Он уже несколько раз пробовал перебраться в столицу, печатал объявления в разделе «Междугородный обмен», даже фиктивно женился, но девица деньги-то взяла, а потом выяснилось, что она и сама лимитчица, прописанная в городе Орле. Пришлось разводиться…
— Москва — джунгли, — продолжал Арнольд, — другое дело — тайга! Я, мужики, когда белке в глаз попадаю, ощущаю то же самое, когда рифму хорошую нахожу…
Мы со Стасом деликатно переглянулись: Арнольд работал корреспондентом в газете «Красноярский зверовод» и белок, судя по всему, видел только в клетках.
— А бывалочи, — не унимался Арнольд, — сидишь у костерка, полешки-то потрескивают, искорки в небо сигают, а на душе так хорошо, так стихоносно… И строчки даже не сочиняются, а всплывают из сердца, как жуки-плавунцы из придонной травки. Я хоть и прозу пишу, а вот тоже недавно сочинил. Сейчас… обождите… Ага…
Арнольд профессионально помертвел лицом, вспоминая строчки. Стас и я снова переглянулись и безмолвно договорились не повторять той ошибки, которую давеча допустили с сюжетом Арнольдова романа. Если поэт, неважно — столичный или провинциальный, читает за столом хотя бы одну свою строчку, он уже не остановится, пока не вывалит вам на голову весь накопившийся в его душе стихотворный мусор. Такие поползновения нужно давить в зародыше.
— Ага, вот-вот… — Лицо Арнольда начало угрожающе оживать.
— А вот я, — Стас резко перехватил инициативу, — когда гляжу на пыльные ряды книг в магазине, чувствую себя мальчишкой, вознамерившимся ублажить ненасытное лоно Астарты…
— Кого? — огорченно переспросил Арнольд, еще надеясь, что почитать ему все-таки дадут.
— Та-ак, баба одна… — пояснил высокомерный Стаc. — Нам страшно не повезло: мы живем в эпоху перенасыщенного культурного раствора. Тут недавно ко мне в магазин Любин-Любченко заходил — рассказывал. Это его теория. Чтоб ты, Арнольд, понял, получается эдакая двойная уха!
— Как не понять! — закивал Арнольд.
— Мы с вами жертвы набитых книжных полок, — вздохнул Жгутович, видимо, вспомнив о своем не изданном до сих пор сборнике.
— Жертвы, — согласился Арнольд. — У меня об этом в романе тоже есть…
— Я даже не представляю, — не уступал Стаc, — что сегодня нужно написать, чтобы тебя услышали?!
— Я вот недавно написал! — не унимался и Арнольд.
— Ничего писать не надо, — подыграл я Жгутовичу. — Текст не имеет никакого значения.
— Абсолютно никакого, — согласился Арнольд. — Я вам сейчас об этом рассказ прочитаю!
— Что значит — не имеет значения? — не понял Стаc.
— А то и значит: можно вообще не написать ни строчки и быть знаменитым писателем!

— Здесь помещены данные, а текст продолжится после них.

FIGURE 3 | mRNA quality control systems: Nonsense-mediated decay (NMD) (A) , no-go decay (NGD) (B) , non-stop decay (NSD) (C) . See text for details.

Тебя будут изучать, обсуждать, цитировать… — развил я эту внезапно пришедшую мне в голову мысль.
— Цитировать? — переспросил Стас.
— Да — цитировать! — не отступал я, ибо пиво в больших количествах делает человека удивительно упрямым.
— Нонсенс!
— Чего? — не понял Арнольд.
— Вы, конечно, можете меня спросить, — все более воодушевляясь, продолжал я, — почему у классиков все-таки есть тексты? Отвечаю — потому что они были в плену профессиональных условностей: портной должен шить, столяр — строгать, писатель — писать! Допустим, ты не читал Шекспира, а это, в сущности, равносильно тому, как если б он ничего не написал. Но ведь Шекспир все равно гений!
— Все равно, — согласился Арнольд.
— Софистика! — ухмыльнулся Стас.
— Чего? — не понял Арнольд.
— Нет, не софистика, — настырно возразил я. — Софистика — обман ума, рассыпающийся при первом столкновении с действительностью. А я могу доказать свои слова на практике. Я готов взять первого встречного человека, не имеющего о литературе никакого представления, и за месяц-два превратить его в знаменитого писателя!

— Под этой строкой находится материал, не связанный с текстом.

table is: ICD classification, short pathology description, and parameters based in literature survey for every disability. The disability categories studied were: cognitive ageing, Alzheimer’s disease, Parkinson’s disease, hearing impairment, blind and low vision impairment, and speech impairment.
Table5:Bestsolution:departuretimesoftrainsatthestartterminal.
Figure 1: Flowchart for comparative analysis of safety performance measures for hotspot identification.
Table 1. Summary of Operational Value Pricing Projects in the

— Нонсенс! — замахал руками Стас.
— Чего? — снова переспросил Арнольд.
— Фигня! — уточнил Жгутович.
— Ах, фигня! — возмутился я, и кровь с пивом бросились мне в голову.
— Готов поспорить: первого встречного дебила за два месяца я сделаю знаменитым писателем, его будут узнавать на улицах, критики станут писать о нем статьи, и вы будете гордиться знакомством с ним!
Несмотря на решительную интонацию, все это было сказано мной, конечно же, в риторическом порыве и с оттенком явного алкогольного романтизма. Но Стас рассудил иначе.